Une douleur vivace – L’édito de Patrice Chabanet
Le procès des attentats de Paris est destiné à démonter les mécanismes de ces tueries de masse. Mieux comprendre l’indicible, c’est mieux se protéger contre la réédition de pareils carnages. Le scalpel du droit permettra, on l’espère, de déterminer la responsabilité des uns et des autres. Et de décortiquer les arcanes – et les faiblesses – de nos systèmes antiterroristes. Dans ce déballage d’expertises et de contre-expertises on risque d’occulter ce que vivent aujourd’hui les rescapés. Ils n’ont jamais oublié ce qu’ils ont eu sous leurs yeux, parfois à quelques centimètres.
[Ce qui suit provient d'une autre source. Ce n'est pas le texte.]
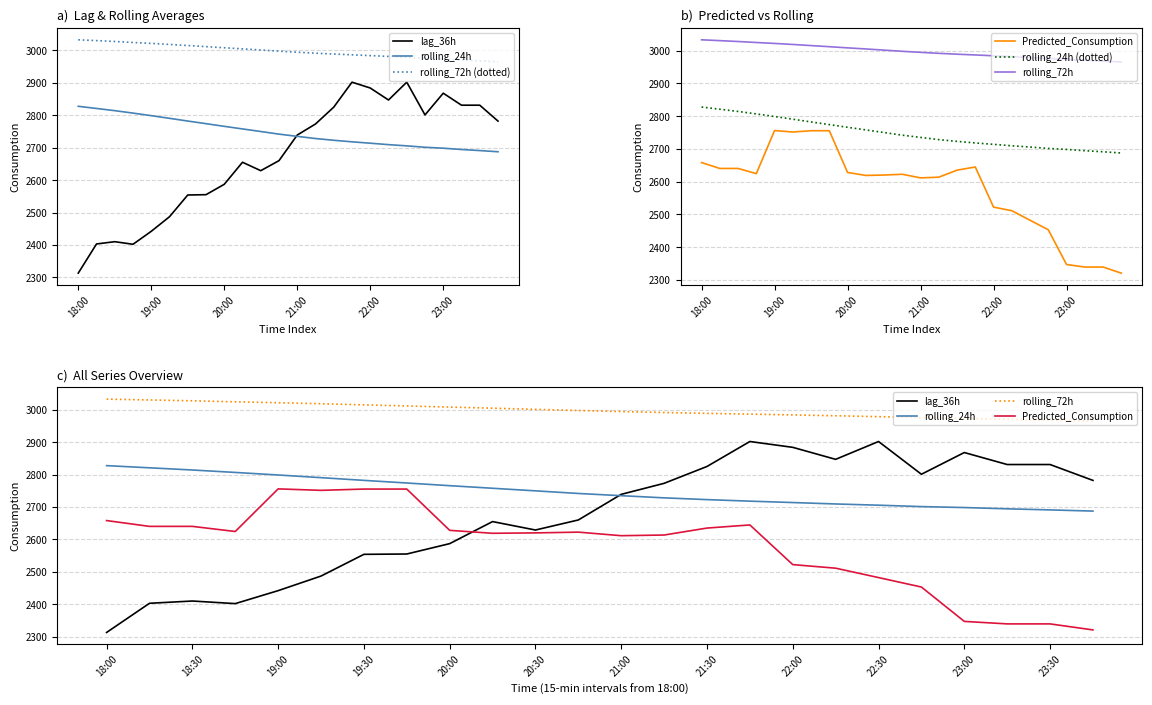

At which label is rolling_24h (dotted) closest to 2757?

9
Les séquelles sont encore là. Le procès va forcément faire remonter à la surface de leurs mémoires cet instant où tout a basculé dans leur vie. Pour eux, le temps avait explosé pour atteindre une autre dimension. Au Bataclan, nombreux ont été ceux qui ont dû feindre la mort, pendant plus de deux heures. Et entendre gémir les blessés ou le râle des mourants. Ces témoins seront-ils soulagés d’apprendre pourquoi des islamistes forcenés ont croisé leur route un certain 13 novembre ? Au contraire, l’évocation du drame, analysé sous toutes les coutures, ne va-t-elle pas raviver une douleur obsédante, celle du spectacle de l’horreur ?
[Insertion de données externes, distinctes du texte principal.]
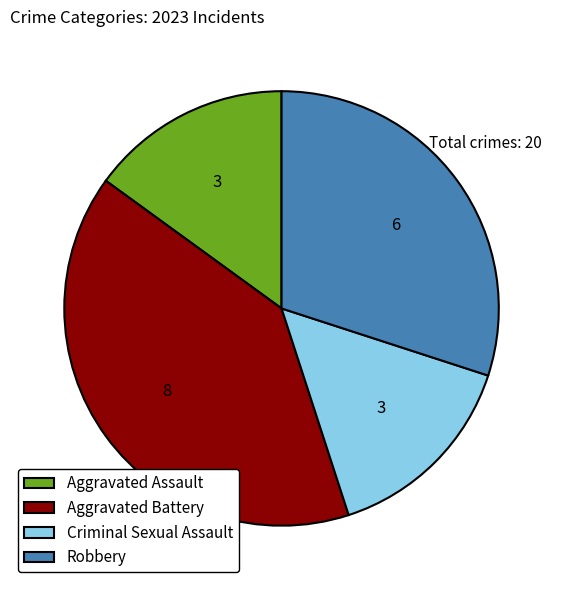

Does any single category account for the majority?

No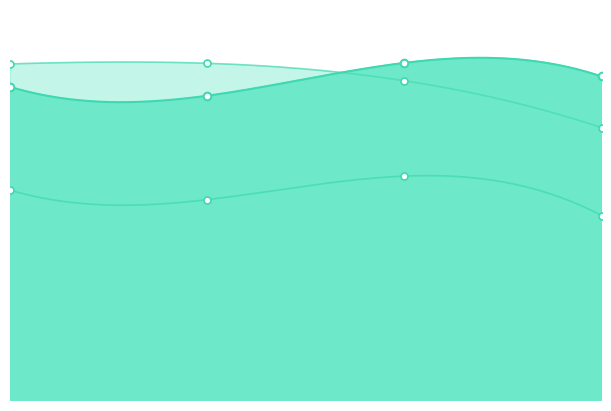

What is the total value across all series at model_1_2_0?

3.0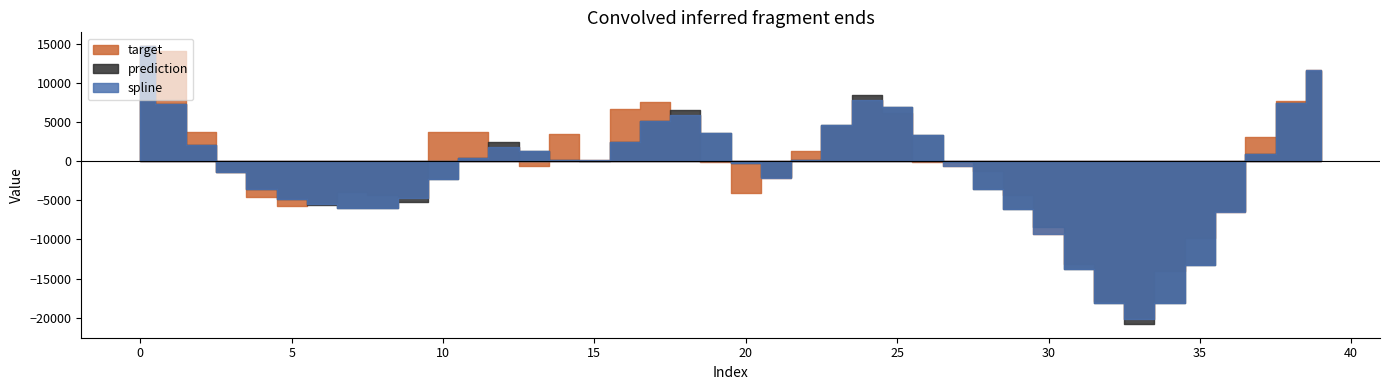

True or false: prediction and spline cross at least once.

False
Des psychologues seront là pour canaliser les émotions et ce sentiment terrible, chez certains, que l’histoire n’est pas finie, qu’elle les rongera toute leur vie. Pour autant, ces grands procès sont utiles, afin de purger le mal qu’est le terrorisme. Nuremberg a eu le mérite de mettre au jour les rouages qui transforment une idéologie en une machine à tuer. Demeure une différence de taille avec le procès qui s’ouvre aujourd’hui à Paris : les donneurs d’ordre seront absents. Une frustration évidente pour les centaines de témoins qui seront là.